Areas Chuck Bagg is Knowledgeable in:

Analog circuit design, power electronics design, endocrinology, EV & Hybrid automotive design, Simple workable solutions to social and political problems.

Techniques Chuck Bagg Uses:

Intuition, imagination, logic, ego, cherry-picking seemingly unrelated tidbits of information from my vast and varied experience. Bagg's Law (which I named after myself, of course) states that an illogical problem requires an illogical solution. My motto is, "If I can't fix it, it just ain't broke."

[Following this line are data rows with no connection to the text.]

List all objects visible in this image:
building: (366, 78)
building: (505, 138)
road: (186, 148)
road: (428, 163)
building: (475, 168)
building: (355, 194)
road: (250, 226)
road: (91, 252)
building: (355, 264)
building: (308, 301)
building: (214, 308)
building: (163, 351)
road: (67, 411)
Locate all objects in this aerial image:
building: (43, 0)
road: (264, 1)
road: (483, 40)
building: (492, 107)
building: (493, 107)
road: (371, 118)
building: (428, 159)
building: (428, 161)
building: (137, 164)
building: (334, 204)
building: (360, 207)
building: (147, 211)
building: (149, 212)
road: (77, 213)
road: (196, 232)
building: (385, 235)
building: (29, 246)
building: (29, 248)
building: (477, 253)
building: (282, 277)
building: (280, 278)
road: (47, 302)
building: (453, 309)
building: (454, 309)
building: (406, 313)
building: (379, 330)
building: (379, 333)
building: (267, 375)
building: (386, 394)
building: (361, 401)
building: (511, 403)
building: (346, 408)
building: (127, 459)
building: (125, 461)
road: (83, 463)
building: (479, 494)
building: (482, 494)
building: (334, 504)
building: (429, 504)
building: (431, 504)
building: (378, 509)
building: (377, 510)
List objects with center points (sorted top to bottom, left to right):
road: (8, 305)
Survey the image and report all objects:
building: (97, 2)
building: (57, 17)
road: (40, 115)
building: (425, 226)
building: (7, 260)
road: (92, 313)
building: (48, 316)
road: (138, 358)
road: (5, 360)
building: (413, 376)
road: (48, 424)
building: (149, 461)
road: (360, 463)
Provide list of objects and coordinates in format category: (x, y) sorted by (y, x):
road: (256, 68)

Chuck Bagg's Problem Solving Skills:

  1. Laser driver circuit design
  2. Electronic power circuit Design
  3. Analog circuit design & printed circuit layout

Chuck Bagg's Problem Solving Experience:

  1. I was working as a temp at a defense contractor. The Army had a laser device that weighed 30 pounds, was carried in a backpack, and needed a car battery to run it. My employer proposed replacing it with a 3-pound device shaped like a handgun and running on a lithium cell in the handle. I had to design a laser driver circuit that could produce a voltage-controlled current pulse of 200 Amps at 24Volts (4800W) for 200 microseconds at a 20Hz rate while drawing less than 10A from the 3V lithium cell. And it all had to fit in less than two cubic inches. I had a working board in less than 6 months and it had an overall efficiency of better than 85%. The design earned my my third patent.
  2. When I began work on this project, I didn't know that the agriculture industry and university research departments had been trying for over 20 years to develop a reliable cost-effective header height control for a grain harvesting combine, and that mechanical, optical, RF, and ultrasonic approaches had all failed. I solved the problem in three months with $50 worth of parts using pulse-coded audio signals at 6.4KHz with a two-inch wavelength to penetrate dense crops and measure height above the ground. I was surrounded by at least half a dozen Ph.D.'s telling me it couldn't possibly work because the combine was too noisy. Nine years later, it was still state-of-the-art and my first patent was granted on the design.